Records from a data source —
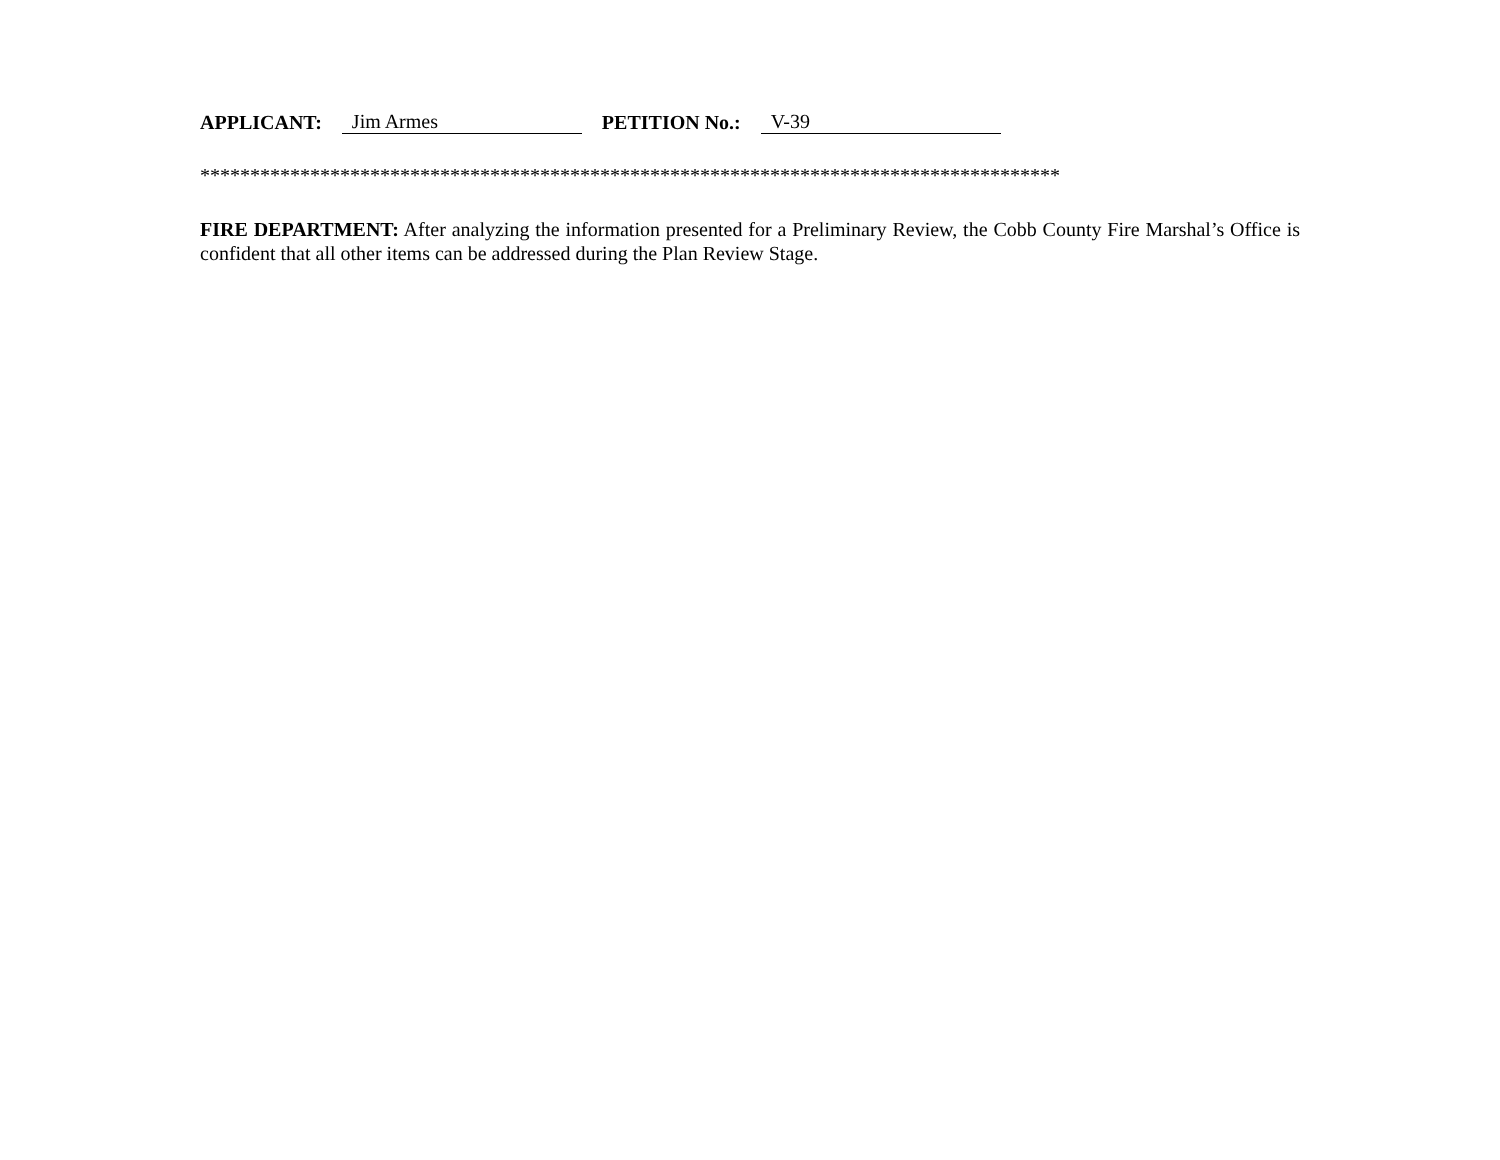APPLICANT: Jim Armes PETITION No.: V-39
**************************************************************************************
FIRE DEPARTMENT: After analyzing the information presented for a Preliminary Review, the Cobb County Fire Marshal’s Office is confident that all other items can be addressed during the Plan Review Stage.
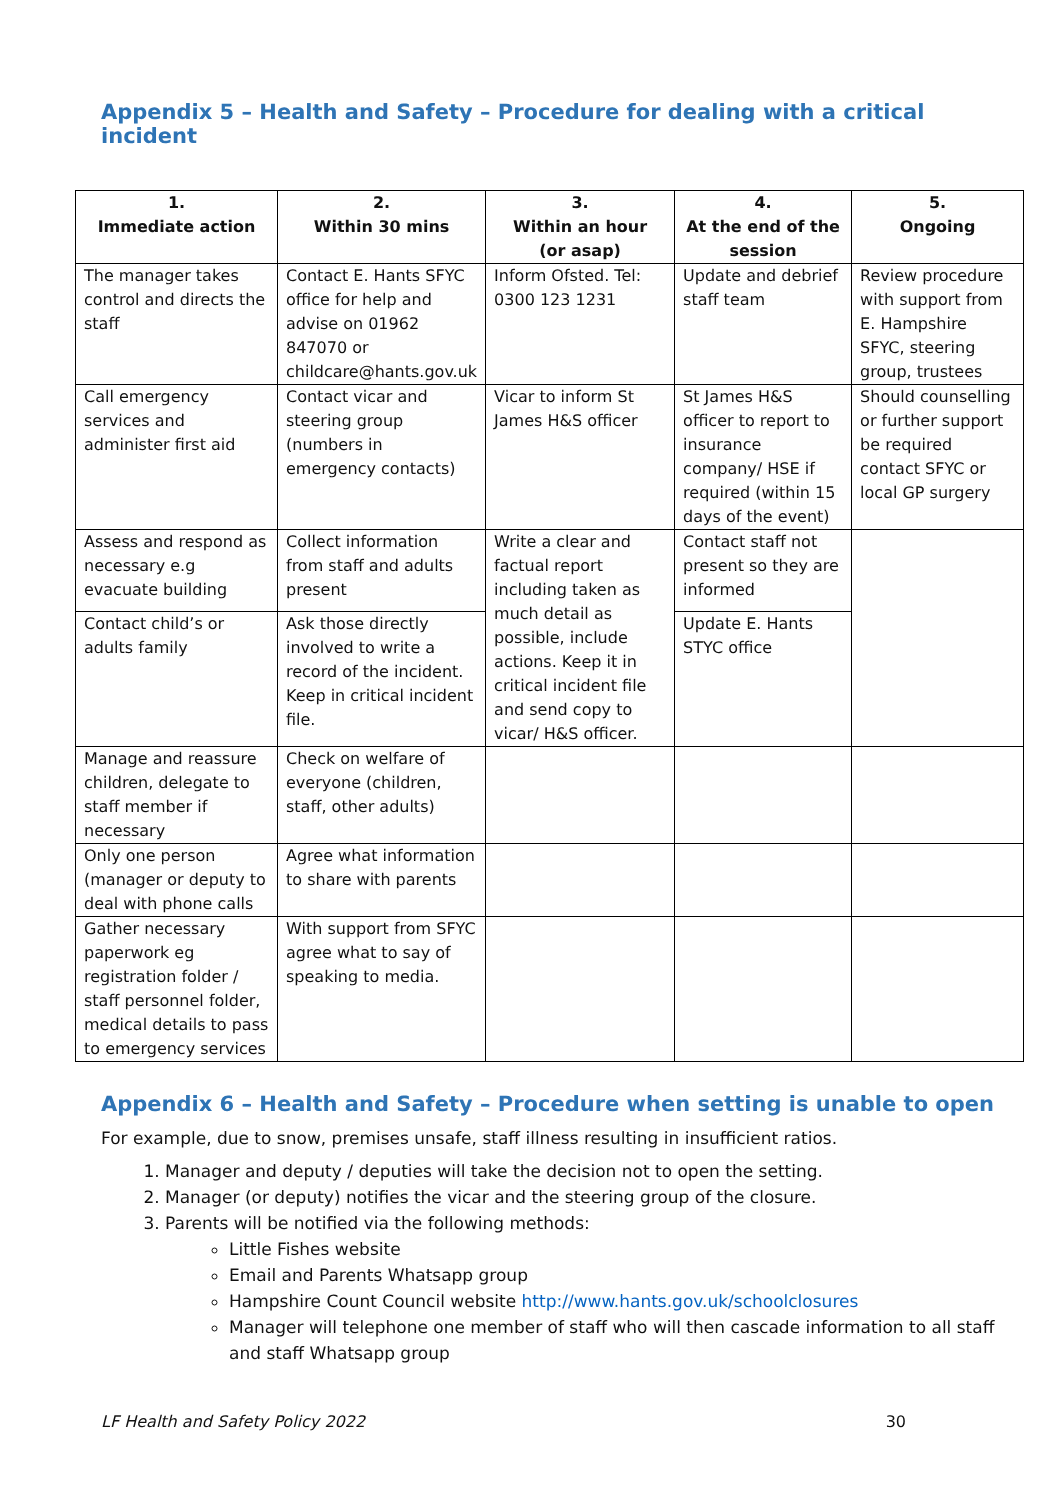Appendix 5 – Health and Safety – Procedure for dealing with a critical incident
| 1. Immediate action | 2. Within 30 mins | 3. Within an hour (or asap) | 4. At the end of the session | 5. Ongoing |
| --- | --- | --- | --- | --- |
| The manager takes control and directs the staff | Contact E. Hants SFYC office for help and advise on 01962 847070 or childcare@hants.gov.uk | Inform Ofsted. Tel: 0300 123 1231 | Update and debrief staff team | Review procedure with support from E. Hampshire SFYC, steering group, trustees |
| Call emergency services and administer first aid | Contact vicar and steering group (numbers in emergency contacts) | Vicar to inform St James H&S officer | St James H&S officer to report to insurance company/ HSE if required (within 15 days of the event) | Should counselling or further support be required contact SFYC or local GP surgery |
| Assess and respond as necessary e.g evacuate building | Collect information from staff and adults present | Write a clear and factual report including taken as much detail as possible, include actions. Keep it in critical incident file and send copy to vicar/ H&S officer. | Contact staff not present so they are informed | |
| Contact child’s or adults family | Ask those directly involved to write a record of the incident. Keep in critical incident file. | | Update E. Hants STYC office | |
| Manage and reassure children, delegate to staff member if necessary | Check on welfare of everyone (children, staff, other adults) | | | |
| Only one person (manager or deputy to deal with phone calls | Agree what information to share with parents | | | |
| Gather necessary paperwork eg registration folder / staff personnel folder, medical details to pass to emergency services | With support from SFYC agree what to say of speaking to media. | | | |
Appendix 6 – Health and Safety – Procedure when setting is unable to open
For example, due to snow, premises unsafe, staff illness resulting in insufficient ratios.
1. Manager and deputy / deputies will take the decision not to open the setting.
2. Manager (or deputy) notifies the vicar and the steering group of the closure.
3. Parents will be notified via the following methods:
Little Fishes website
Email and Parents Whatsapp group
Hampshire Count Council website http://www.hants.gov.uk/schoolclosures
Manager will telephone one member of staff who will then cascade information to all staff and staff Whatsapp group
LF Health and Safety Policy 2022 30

--

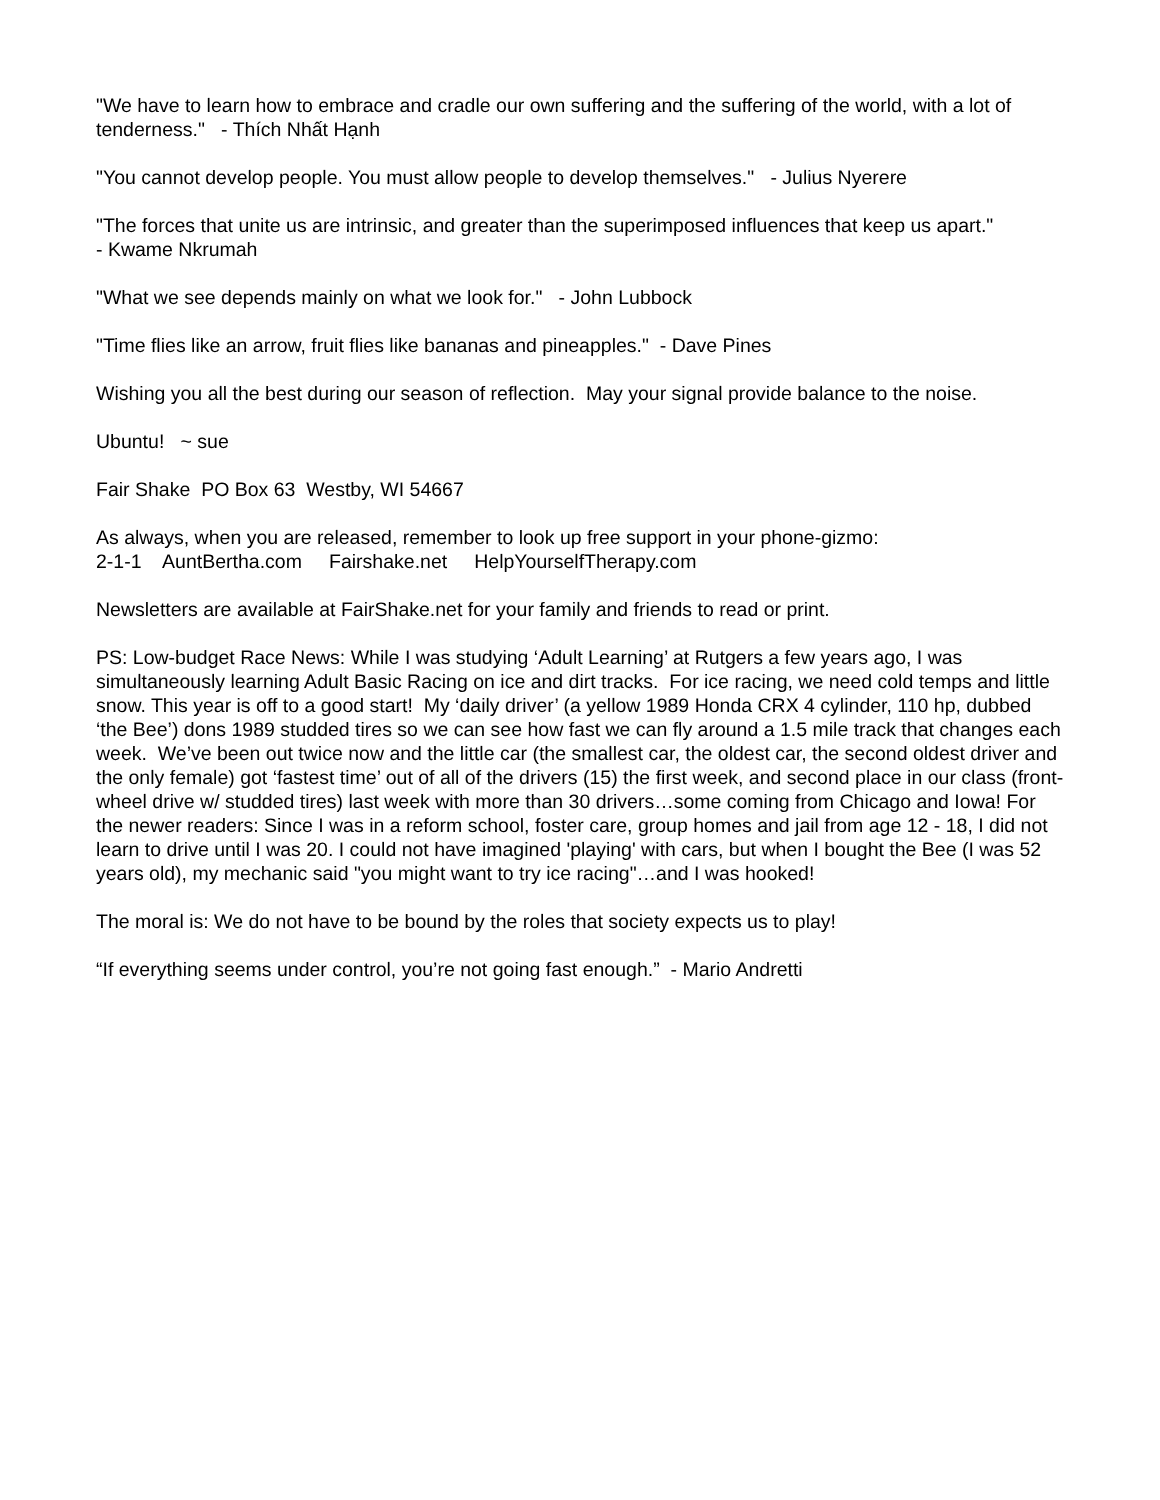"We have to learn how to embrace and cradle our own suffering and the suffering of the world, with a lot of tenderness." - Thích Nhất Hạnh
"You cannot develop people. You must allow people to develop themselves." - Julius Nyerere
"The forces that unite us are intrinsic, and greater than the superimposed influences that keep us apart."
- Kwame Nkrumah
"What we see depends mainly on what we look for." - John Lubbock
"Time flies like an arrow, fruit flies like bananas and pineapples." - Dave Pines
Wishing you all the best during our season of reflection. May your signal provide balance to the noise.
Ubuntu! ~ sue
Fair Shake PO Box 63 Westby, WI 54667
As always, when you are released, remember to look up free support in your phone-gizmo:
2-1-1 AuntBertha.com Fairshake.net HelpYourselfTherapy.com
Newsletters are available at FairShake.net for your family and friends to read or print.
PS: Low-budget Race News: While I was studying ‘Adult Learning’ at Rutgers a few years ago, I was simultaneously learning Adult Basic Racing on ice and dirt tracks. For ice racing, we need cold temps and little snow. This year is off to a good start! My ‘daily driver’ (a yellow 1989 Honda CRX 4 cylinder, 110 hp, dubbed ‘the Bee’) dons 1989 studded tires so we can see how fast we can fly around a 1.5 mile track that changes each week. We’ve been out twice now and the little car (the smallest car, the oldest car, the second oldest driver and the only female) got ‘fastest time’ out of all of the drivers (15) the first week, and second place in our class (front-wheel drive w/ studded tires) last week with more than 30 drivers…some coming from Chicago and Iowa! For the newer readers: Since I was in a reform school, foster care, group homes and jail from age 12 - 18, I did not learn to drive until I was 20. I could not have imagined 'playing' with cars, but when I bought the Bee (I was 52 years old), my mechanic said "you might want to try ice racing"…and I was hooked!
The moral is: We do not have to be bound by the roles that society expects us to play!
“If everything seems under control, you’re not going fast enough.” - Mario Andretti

WHAT YOU ARE ASKED TO DO —
Beginning with the line above that contains "PS: Low-budget Race", copy each line exactly up to and including the line that contains "- Mario Andretti", and go no further.

OUTPUT FOR THIS TASK —
PS: Low-budget Race News: While I was studying ‘Adult Learning’ at Rutgers a few years ago, I was simultaneously learning Adult Basic Racing on ice and dirt tracks. For ice racing, we need cold temps and little snow. This year is off to a good start! My ‘daily driver’ (a yellow 1989 Honda CRX 4 cylinder, 110 hp, dubbed ‘the Bee’) dons 1989 studded tires so we can see how fast we can fly around a 1.5 mile track that changes each week. We’ve been out twice now and the little car (the smallest car, the oldest car, the second oldest driver and the only female) got ‘fastest time’ out of all of the drivers (15) the first week, and second place in our class (front-wheel drive w/ studded tires) last week with more than 30 drivers…some coming from Chicago and Iowa! For the newer readers: Since I was in a reform school, foster care, group homes and jail from age 12 - 18, I did not learn to drive until I was 20. I could not have imagined 'playing' with cars, but when I bought the Bee (I was 52 years old), my mechanic said "you might want to try ice racing"…and I was hooked!
The moral is: We do not have to be bound by the roles that society expects us to play!
“If everything seems under control, you’re not going fast enough.” - Mario Andretti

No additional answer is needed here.